## ACTIVITY:
Figure out how many lines in the records below hold the string "name". That number alone is the answer.

## INFORMATION SHOWN:
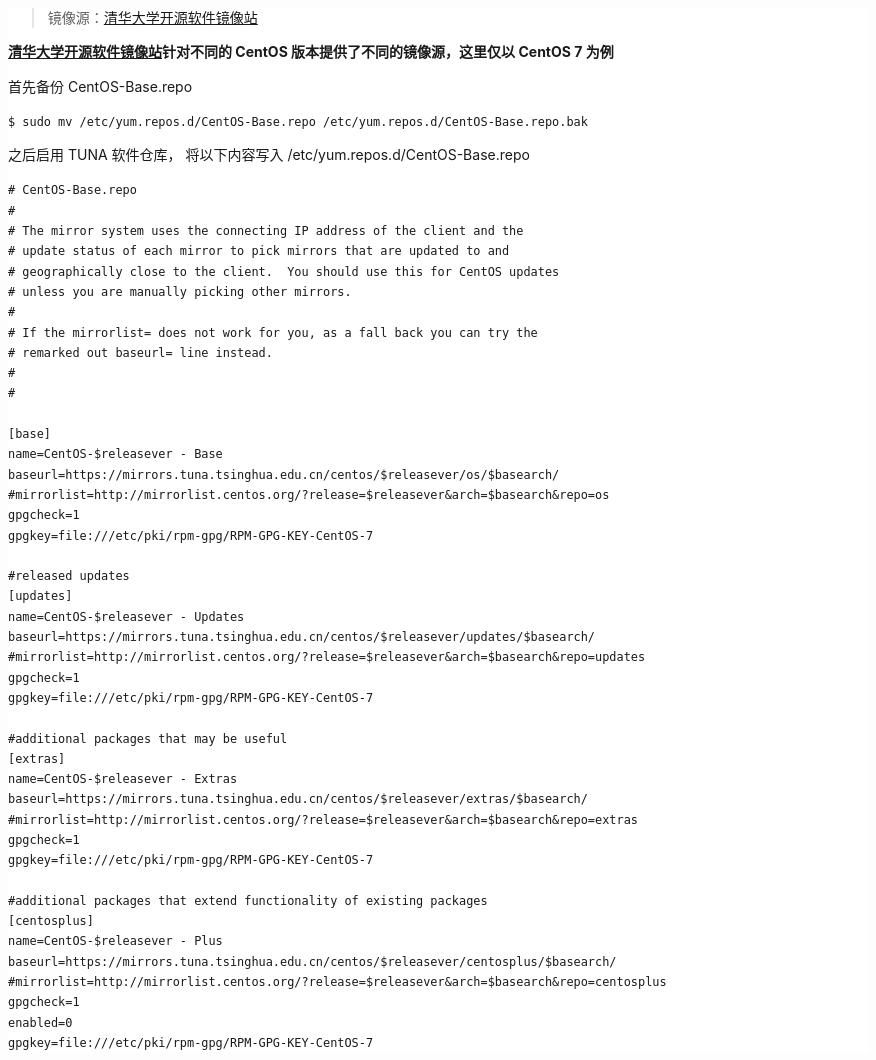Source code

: > 镜像源：[清华大学开源软件镜像站](https://mirror.tuna.tsinghua.edu.cn/help/centos/)

**[清华大学开源软件镜像站](https://mirror.tuna.tsinghua.edu.cn/help/centos/)针对不同的 CentOS 版本提供了不同的镜像源，这里仅以 CentOS 7 为例**

首先备份 CentOS-Base.repo

```plaintext
$ sudo mv /etc/yum.repos.d/CentOS-Base.repo /etc/yum.repos.d/CentOS-Base.repo.bak
```

之后启用 TUNA 软件仓库， 将以下内容写入 /etc/yum.repos.d/CentOS-Base.repo

```plaintext
# CentOS-Base.repo
#
# The mirror system uses the connecting IP address of the client and the
# update status of each mirror to pick mirrors that are updated to and
# geographically close to the client.  You should use this for CentOS updates
# unless you are manually picking other mirrors.
#
# If the mirrorlist= does not work for you, as a fall back you can try the
# remarked out baseurl= line instead.
#
#

[base]
name=CentOS-$releasever - Base
baseurl=https://mirrors.tuna.tsinghua.edu.cn/centos/$releasever/os/$basearch/
#mirrorlist=http://mirrorlist.centos.org/?release=$releasever&arch=$basearch&repo=os
gpgcheck=1
gpgkey=file:///etc/pki/rpm-gpg/RPM-GPG-KEY-CentOS-7

#released updates
[updates]
name=CentOS-$releasever - Updates
baseurl=https://mirrors.tuna.tsinghua.edu.cn/centos/$releasever/updates/$basearch/
#mirrorlist=http://mirrorlist.centos.org/?release=$releasever&arch=$basearch&repo=updates
gpgcheck=1
gpgkey=file:///etc/pki/rpm-gpg/RPM-GPG-KEY-CentOS-7

#additional packages that may be useful
[extras]
name=CentOS-$releasever - Extras
baseurl=https://mirrors.tuna.tsinghua.edu.cn/centos/$releasever/extras/$basearch/
#mirrorlist=http://mirrorlist.centos.org/?release=$releasever&arch=$basearch&repo=extras
gpgcheck=1
gpgkey=file:///etc/pki/rpm-gpg/RPM-GPG-KEY-CentOS-7

#additional packages that extend functionality of existing packages
[centosplus]
name=CentOS-$releasever - Plus
baseurl=https://mirrors.tuna.tsinghua.edu.cn/centos/$releasever/centosplus/$basearch/
#mirrorlist=http://mirrorlist.centos.org/?release=$releasever&arch=$basearch&repo=centosplus
gpgcheck=1
enabled=0
gpgkey=file:///etc/pki/rpm-gpg/RPM-GPG-KEY-CentOS-7
```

## WRITTEN REPLY:
4